3. Paulo e sua oferta em sacrifício (2 Tm 4,6-8.17-18)
A segunda leitura deste Domingo é tirada da Carta de São Paulo a seu inseparável e fiel companheiro em suas viagens apostólicas entre os gentios: Timóteo. Paulo se compreendia a si mesmo como alguém que estava a caminho, apressadamente a caminho. Ele corria acossado por uma pressa escatológica. O seu correr era um correr de um “apóstolo” (enviado). Sua viagem se fazia no envio de Cristo. Ele era alguém que estava incumbido de levar a Boa Nova a toda a terra.
No trecho de hoje, Paulo relata o seu fim: “Quanto a mim, já estou para ser derramado em sacrifício, e o momento da minha morte está iminente. Combati o bom combate, terminei a minha carreira, guardei a fé...” (2Tm 4, 6-8). A passagem é conhecida, geralmente, como “o Testamento de Paulo”. E a quota mais significativa de sua herança é de que a vida de um cristão vem marcada pela necessidade de um combate, uma luta até ser derramado em sacrifício, como numa libação. É neste combate que se decide se o discípulo de Cristo se torna o que ele, por graça, já é, ou não. Para isso, o cristão tem que correr o curso da vida, com todas as suas vicissitudes e peripécias, com todos os seus reveses, passando, inclusive, pela morte, com Cristo e como Cristo.
Na segunda parte desta leitura, tomado de emoção e de arrebatamento, diante do mistério que o acompanhou desde sua conversão até esse momento - o fim – vai exclamando – como que saboreando - seguidamente o nome do seu “Senhor”: “O Senhor, justo juiz” [...]; “Mas, o Senhor esteve ao meu lado e me deu forças” [...]; “O Senhor me libertará...” (2Tm 4,8.17.18). E, como o arauto de uma grande luta, encarregado de anunciar a vitória final, exclama, alto e bom som: ”A Ele a glória, pelos séculos dos séculos! Amém”!
Conclusão
A humildade é caminho claro de ascensão da alma para Deus e de comunhão com Ele, com os homens e com todas as criaturas > Céu (Cf. LS 66).
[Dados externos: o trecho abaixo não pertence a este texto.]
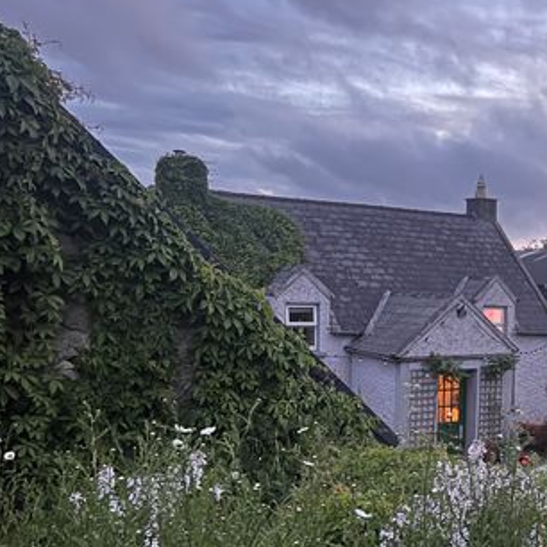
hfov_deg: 35.2
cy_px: 352
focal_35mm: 45
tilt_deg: -4.8
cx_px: 499
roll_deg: -1.9
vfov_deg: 37.3
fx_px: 805
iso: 640
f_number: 1.5
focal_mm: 5.7
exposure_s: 1/10
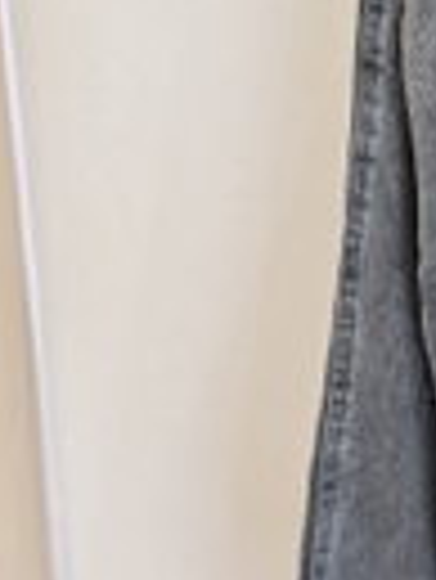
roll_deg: +0.4
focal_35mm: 99
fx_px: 1660
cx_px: 724
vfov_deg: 19.7
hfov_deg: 13.7
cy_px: 169
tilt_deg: -8.6
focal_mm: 6.76
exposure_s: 1/121
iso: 160
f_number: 1.78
A soberba, ao contrário, é caminho de rebaixamento para os abismos escuros da miséria do isolamento de si e em si mesmo > Inferno. Por isso, diz o salmista: a melhor oração não são nossos sacrifícios, mas, antes, um espírito contrito, um coração arrependido e humilhado. Eis o que o Senhor, jamais haverá de desprezar (Sl 50,19).
Foi esta virtude que elevou o humilíssimo Francisco para o alto e a fixar sua morada em Deus; foi esta virtude que o levou, pela compaixão, a transformar-se em Cristo e pela condescendência a inclinar-se reverentemente para o próximo, principalmente, para o leproso e para todas as demais criaturas. Enfim foi esta virtude que o levou para o estado da inocência original (Cf. LM 8,1 e LS 66).
Fraternalmente,
Marcos Aurélio Fernandes e Frei Dorvalino Fassini.